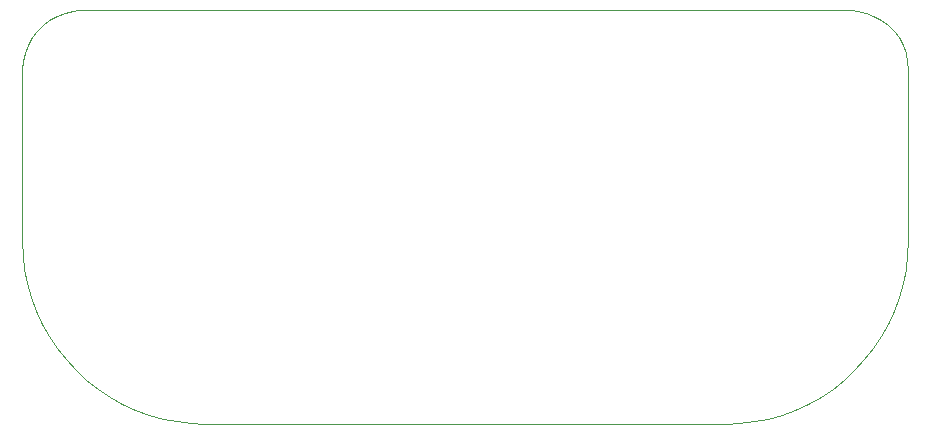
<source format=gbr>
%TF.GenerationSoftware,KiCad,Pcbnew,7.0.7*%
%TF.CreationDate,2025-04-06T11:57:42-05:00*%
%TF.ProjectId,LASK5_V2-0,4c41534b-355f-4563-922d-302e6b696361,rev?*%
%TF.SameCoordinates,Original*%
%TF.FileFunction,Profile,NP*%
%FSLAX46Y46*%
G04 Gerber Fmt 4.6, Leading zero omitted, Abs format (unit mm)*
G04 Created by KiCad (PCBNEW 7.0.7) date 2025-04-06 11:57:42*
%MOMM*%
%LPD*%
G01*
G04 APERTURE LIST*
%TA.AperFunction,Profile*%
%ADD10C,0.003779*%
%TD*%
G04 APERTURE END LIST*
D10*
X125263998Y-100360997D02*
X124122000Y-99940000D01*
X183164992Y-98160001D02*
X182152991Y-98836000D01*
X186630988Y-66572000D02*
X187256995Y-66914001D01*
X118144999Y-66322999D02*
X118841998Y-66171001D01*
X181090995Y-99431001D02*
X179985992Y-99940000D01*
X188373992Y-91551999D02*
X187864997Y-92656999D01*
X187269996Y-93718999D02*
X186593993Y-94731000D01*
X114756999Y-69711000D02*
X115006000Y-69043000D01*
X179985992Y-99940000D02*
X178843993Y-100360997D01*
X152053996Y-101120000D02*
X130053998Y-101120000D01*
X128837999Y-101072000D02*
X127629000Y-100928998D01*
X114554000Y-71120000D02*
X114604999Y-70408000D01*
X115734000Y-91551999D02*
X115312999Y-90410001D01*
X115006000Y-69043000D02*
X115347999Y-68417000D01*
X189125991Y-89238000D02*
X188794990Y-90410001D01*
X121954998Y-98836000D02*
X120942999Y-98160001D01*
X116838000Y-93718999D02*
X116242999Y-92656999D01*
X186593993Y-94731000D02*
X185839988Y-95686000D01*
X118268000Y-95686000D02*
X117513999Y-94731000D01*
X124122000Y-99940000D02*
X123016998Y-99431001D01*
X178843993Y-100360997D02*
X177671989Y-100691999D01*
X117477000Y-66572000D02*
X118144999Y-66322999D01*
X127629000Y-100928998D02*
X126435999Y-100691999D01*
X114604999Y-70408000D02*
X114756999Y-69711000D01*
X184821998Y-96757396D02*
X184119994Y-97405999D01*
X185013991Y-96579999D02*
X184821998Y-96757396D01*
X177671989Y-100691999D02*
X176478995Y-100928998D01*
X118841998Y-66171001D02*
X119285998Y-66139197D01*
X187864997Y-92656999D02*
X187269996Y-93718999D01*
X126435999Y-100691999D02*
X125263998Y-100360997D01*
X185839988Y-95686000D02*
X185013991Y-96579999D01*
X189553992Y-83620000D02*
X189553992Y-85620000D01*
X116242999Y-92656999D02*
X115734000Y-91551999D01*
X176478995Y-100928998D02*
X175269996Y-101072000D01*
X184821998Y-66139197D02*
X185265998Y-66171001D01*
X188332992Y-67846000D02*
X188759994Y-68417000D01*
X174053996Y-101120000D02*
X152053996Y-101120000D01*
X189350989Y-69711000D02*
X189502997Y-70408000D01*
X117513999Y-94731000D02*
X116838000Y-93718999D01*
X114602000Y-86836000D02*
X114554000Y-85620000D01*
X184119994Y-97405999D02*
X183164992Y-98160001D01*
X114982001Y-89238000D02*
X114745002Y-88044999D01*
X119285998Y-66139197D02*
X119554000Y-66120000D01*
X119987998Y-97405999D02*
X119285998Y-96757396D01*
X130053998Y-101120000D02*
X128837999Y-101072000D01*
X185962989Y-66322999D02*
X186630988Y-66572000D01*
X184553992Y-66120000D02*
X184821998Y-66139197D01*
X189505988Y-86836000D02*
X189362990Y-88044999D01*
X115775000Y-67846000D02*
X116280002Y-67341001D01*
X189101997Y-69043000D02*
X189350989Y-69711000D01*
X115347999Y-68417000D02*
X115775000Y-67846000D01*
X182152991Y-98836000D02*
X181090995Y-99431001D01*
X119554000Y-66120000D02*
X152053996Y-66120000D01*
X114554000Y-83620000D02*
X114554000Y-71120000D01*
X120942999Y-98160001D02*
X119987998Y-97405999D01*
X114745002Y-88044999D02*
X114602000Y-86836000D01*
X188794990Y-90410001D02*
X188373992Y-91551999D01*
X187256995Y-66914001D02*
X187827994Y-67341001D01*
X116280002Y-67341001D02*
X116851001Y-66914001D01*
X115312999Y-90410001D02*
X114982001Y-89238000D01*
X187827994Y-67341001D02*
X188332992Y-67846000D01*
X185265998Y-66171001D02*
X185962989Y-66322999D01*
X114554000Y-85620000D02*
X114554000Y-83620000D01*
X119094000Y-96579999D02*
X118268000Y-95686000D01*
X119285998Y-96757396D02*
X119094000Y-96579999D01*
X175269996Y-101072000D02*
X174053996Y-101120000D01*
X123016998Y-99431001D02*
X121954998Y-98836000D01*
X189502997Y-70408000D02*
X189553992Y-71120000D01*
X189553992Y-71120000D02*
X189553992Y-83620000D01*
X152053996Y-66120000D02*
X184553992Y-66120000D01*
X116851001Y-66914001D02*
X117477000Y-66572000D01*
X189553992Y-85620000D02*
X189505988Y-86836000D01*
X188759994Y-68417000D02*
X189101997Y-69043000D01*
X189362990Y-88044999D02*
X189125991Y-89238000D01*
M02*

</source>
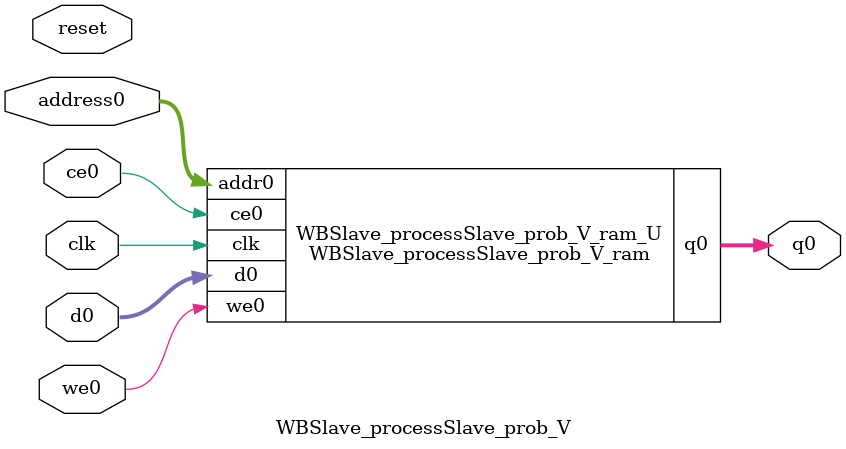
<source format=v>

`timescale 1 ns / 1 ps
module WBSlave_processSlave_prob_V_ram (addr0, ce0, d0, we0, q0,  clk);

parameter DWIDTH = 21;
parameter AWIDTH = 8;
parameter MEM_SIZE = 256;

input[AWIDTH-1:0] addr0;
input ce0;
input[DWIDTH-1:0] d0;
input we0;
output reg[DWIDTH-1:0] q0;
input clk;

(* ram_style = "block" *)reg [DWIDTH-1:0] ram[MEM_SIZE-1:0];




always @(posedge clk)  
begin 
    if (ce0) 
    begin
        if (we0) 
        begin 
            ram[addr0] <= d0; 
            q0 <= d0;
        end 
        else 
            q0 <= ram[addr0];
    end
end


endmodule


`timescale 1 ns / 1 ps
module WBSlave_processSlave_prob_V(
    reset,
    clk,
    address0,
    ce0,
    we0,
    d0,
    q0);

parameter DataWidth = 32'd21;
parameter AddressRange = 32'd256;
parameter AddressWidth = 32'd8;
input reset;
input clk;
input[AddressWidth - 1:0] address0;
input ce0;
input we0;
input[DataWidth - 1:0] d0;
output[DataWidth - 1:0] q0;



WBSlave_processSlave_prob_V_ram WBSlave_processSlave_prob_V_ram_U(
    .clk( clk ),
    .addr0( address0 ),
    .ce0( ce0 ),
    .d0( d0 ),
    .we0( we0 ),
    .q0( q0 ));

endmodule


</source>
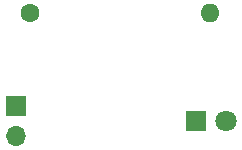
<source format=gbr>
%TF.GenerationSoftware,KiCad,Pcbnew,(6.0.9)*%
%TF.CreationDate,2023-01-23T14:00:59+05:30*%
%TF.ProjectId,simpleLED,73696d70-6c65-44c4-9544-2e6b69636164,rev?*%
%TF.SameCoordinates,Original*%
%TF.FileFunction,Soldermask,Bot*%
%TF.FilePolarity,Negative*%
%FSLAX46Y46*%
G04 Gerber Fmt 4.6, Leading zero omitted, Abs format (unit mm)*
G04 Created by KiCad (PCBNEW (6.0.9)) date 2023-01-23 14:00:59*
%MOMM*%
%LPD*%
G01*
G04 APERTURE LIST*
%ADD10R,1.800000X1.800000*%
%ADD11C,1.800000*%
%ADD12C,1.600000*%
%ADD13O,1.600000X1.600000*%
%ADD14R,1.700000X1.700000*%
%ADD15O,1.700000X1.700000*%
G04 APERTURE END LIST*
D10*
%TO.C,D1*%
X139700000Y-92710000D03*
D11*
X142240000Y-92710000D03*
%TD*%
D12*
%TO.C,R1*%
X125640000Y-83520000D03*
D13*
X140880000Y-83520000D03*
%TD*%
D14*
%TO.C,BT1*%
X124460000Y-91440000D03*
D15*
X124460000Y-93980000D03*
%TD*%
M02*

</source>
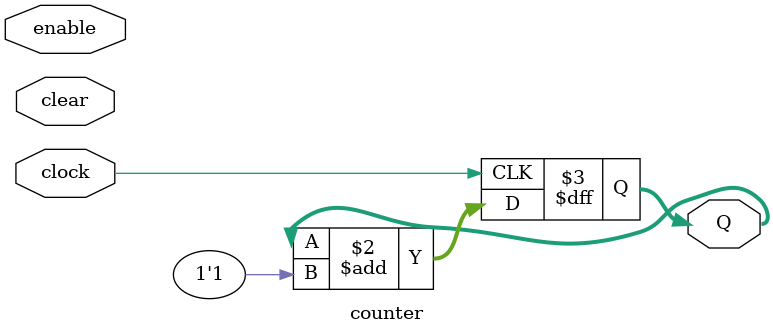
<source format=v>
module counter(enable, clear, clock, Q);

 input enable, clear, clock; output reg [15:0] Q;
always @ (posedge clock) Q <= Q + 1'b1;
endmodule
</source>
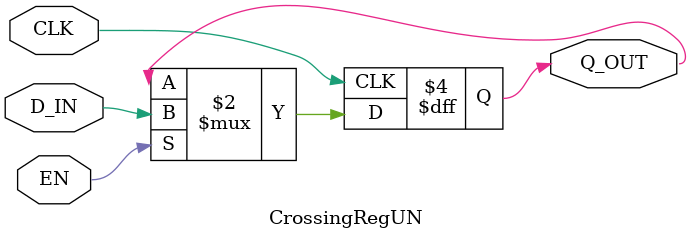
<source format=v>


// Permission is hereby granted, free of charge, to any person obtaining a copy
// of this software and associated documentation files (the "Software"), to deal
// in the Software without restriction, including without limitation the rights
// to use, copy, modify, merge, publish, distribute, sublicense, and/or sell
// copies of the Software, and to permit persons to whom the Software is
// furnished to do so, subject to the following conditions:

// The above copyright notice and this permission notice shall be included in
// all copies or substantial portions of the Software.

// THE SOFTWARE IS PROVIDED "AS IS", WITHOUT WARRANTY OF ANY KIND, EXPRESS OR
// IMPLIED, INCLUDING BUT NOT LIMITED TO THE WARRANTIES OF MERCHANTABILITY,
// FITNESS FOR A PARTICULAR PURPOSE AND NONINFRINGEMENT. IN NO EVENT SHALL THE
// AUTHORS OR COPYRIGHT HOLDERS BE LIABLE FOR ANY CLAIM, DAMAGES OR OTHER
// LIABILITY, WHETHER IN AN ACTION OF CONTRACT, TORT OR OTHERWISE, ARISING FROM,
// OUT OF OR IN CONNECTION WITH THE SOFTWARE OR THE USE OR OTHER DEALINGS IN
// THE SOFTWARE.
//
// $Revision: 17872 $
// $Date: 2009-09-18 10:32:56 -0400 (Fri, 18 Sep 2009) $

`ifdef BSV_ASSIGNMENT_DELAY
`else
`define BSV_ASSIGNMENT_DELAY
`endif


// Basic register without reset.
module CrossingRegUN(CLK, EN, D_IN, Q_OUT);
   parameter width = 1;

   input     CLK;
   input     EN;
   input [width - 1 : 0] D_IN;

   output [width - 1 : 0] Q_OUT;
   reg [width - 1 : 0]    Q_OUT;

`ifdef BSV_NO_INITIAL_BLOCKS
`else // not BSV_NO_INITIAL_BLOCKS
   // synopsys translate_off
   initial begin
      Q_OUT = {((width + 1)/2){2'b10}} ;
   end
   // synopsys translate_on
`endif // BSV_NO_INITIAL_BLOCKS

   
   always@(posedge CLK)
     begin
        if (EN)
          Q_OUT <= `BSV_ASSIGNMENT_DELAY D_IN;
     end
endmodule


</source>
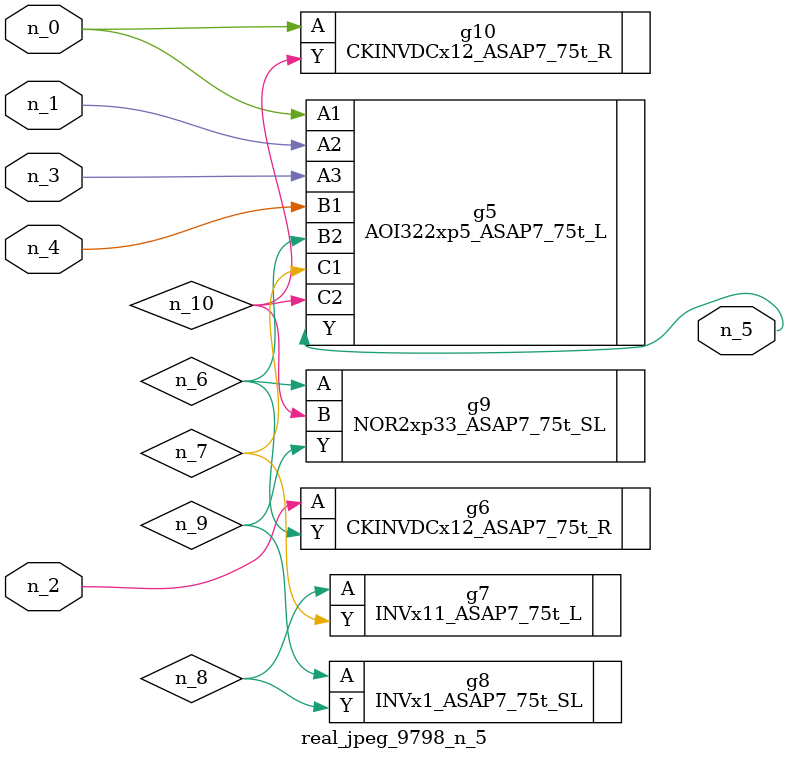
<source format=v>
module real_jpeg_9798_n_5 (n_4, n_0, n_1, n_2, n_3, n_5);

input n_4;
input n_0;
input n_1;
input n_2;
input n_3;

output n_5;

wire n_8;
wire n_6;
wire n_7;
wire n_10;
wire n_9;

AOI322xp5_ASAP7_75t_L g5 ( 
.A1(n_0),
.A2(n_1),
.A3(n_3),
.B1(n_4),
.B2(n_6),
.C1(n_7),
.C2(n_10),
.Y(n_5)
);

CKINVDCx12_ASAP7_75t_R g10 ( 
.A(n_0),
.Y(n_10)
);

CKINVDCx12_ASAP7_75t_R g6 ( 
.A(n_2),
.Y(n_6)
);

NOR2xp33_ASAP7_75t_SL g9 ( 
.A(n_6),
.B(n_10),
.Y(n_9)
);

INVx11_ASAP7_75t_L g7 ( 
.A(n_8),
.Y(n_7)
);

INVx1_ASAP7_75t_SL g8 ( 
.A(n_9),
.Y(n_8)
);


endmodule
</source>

· · · · · · ·

* **DIRECTIONS FOR THIS TASK**
Begin at the first line of the material and copy each line exactly through the one containing "X124122000Y-99940000D01*". Omit pictures.

* **YOUR SOLUTION**
<source format=gbr>
%TF.GenerationSoftware,KiCad,Pcbnew,7.0.7*%
%TF.CreationDate,2025-04-06T11:57:42-05:00*%
%TF.ProjectId,LASK5_V2-0,4c41534b-355f-4563-922d-302e6b696361,rev?*%
%TF.SameCoordinates,Original*%
%TF.FileFunction,Profile,NP*%
%FSLAX46Y46*%
G04 Gerber Fmt 4.6, Leading zero omitted, Abs format (unit mm)*
G04 Created by KiCad (PCBNEW 7.0.7) date 2025-04-06 11:57:42*
%MOMM*%
%LPD*%
G01*
G04 APERTURE LIST*
%TA.AperFunction,Profile*%
%ADD10C,0.003779*%
%TD*%
G04 APERTURE END LIST*
D10*
X125263998Y-100360997D02*
X124122000Y-99940000D01*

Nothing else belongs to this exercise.